A inclusão ou não das plataformas não muda, contudo, a contribuição positiva dos fluxos de comércio exterior para o PIB. Com plataformas, a diferença entre a variação das exportações e importações no acumulado do ano até setembro foi de 11,6 pontos positivos, enquanto sem plataformas foi de 8,6 pontos positivos. Não é um resultado para se comemorar, pois o saldo positivo decorre principalmente da variação negativa das importações. As exportações, embora cresçam, têm a maior variação registrada de 2,1%, quando se excluem as plataformas na comparação do acumulado do ano até setembro de 2019 e 2020. 

Os ganhos nas exportações continuam sendo exclusivamente devido ao grupo de commodities. Em valor, as exportações de commodities aumentaram 4%, as não commodities recuaram 26,8% (com plataformas) e 11,3% (sem plataformas) na comparação interanual de setembro de 2019 e 2020. Em termos de volume, as exportações de commodities aumentaram 11% e as de não commodities recuaram 22%, nesse mesmo período. Se retirarmos as plataformas, o resultado continua negativo (-5,5%). Os preços das commodities registraram queda no agregado, mas algumas commodities como minério de ferro, laminados, carnes, café mostram comportamento favorável nos preços. 

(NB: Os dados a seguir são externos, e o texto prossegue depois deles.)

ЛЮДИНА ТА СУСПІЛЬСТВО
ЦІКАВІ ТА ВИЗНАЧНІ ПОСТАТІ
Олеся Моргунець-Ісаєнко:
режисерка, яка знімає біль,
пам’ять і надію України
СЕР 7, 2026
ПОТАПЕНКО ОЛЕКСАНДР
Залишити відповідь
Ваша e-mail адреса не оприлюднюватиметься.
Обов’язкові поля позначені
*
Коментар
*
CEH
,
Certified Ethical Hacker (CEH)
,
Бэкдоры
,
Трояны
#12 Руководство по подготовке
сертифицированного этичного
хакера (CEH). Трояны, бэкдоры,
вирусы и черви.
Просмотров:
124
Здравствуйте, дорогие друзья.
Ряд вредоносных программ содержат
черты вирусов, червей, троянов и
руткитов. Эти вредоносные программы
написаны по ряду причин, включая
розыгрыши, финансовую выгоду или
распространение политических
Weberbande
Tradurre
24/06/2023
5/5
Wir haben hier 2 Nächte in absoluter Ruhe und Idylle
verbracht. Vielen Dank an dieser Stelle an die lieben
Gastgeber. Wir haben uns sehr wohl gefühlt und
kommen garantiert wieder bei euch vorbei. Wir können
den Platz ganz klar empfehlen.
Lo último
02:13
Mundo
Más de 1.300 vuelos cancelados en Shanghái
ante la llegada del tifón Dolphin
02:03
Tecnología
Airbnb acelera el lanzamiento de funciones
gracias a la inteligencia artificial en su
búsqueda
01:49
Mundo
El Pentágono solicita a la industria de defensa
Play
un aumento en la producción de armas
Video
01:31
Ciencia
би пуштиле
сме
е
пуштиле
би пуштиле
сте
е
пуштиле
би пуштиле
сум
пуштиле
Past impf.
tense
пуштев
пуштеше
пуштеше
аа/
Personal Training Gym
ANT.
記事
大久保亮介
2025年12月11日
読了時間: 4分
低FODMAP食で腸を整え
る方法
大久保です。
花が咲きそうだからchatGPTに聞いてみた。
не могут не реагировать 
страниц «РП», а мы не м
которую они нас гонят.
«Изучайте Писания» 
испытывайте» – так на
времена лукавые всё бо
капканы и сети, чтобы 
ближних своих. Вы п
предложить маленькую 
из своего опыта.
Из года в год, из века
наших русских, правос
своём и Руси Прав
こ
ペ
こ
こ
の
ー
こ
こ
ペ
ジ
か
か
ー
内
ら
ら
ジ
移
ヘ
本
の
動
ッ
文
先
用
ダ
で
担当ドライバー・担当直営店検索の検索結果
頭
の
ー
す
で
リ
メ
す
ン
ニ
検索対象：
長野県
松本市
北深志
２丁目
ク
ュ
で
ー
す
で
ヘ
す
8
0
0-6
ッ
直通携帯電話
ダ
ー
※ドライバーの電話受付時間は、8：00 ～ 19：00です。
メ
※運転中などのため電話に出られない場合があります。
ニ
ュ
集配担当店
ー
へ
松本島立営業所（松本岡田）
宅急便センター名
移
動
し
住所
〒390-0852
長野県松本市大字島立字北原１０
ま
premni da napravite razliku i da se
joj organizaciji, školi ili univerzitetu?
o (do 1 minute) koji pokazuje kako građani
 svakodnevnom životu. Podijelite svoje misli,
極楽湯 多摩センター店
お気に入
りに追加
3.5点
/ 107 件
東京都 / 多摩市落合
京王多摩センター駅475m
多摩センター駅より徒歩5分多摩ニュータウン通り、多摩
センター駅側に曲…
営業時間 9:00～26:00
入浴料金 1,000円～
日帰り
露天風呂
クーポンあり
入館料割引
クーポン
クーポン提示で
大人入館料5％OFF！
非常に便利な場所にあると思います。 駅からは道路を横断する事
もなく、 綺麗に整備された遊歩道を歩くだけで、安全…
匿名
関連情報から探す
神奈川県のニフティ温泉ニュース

Num cenário de recuperação da economia mundial, a tendência de melhora nos preços das commodities deverá permanecer. 
Entre os meses de setembro, o volume exportado do setor extrativo aumentou 10,8% puxado pelas exportações de minério de ferro que cresceu em volume 39,5% e 20,2% em termos de preços. Em seguida, com variação positiva, temos a agropecuária com aumento no volume de 6,7%. Observa-se que, na comparação do acumulado do ano, o setor de agropecuária lidera seguido da extrativa. Apesar do estímulo da desvalorização cambial, a indústria de transformação repete o mesmo comportamento de meses anteriores, com queda em relação ao mesmo mês do ano de 2019, o que leva a um recuo de 6,2% no acumulado do ano até setembro. 

Nas importações, o único setor com registro de variação positiva é a agropecuária. Para a queda no setor extrativo, contribuiu a retração de 33,7% nas compras de petróleo e derivados na comparação mensal de setembro e de 25,1% entre os acumulados no ano até setembro de 2019 e 2020.

Os volumes exportados por categoria de uso da indústria de transformação recuaram na comparação mensal e no acumulado do ano até setembro, exceto os bens não duráveis, que incluem as commodities dessa indústria e os bens de capital sem plataformas. O volume exportado de bens não duráveis cresceu 24,2% na comparação mensal e 20,7% no acumulado do ano. Seja na comparação mensal ou no acumulado do ano, observa-se que a maior queda no volume exportado foi nos bens duráveis de consumo quando consideramos as exportações de bens de capital sem plataformas. A importância do setor automotivo no grupo de bens duráveis, negativamente impactado pela crise Argentina, explica o desempenho desfavorável dessa categoria de uso, ao longo do ano.

Nas importações, todas as categorias de uso recuam, exceto os bens não duráveis, com aumento de 6,8% na comparação do mês de setembro e de 0,8% na comparação do acumulado do ano.

Finalmente, como já destacado, o aumento no volume exportado (sem plataformas) e, em especial das commodities, é explicado pelas vendas para o mercado chinês — 16,3% (setembro 2019/20) — e para o restante da Ásia — 22,1% (jan-set 2019/20).

A novidade do mês de setembro foi o registro de uma variação positiva de 11,3% para a Argentina, mas que não compensou as quedas dos meses anteriores, levando a uma variação negativa na comparação do acumulado do ano (-17%). O que explica o desempenho favorável do volume exportado na Argentina? Uma das principais contribuições foi a venda de veículos rodoviários que cresceu 309%, em valor, na comparação dos meses de setembro 2019/2020.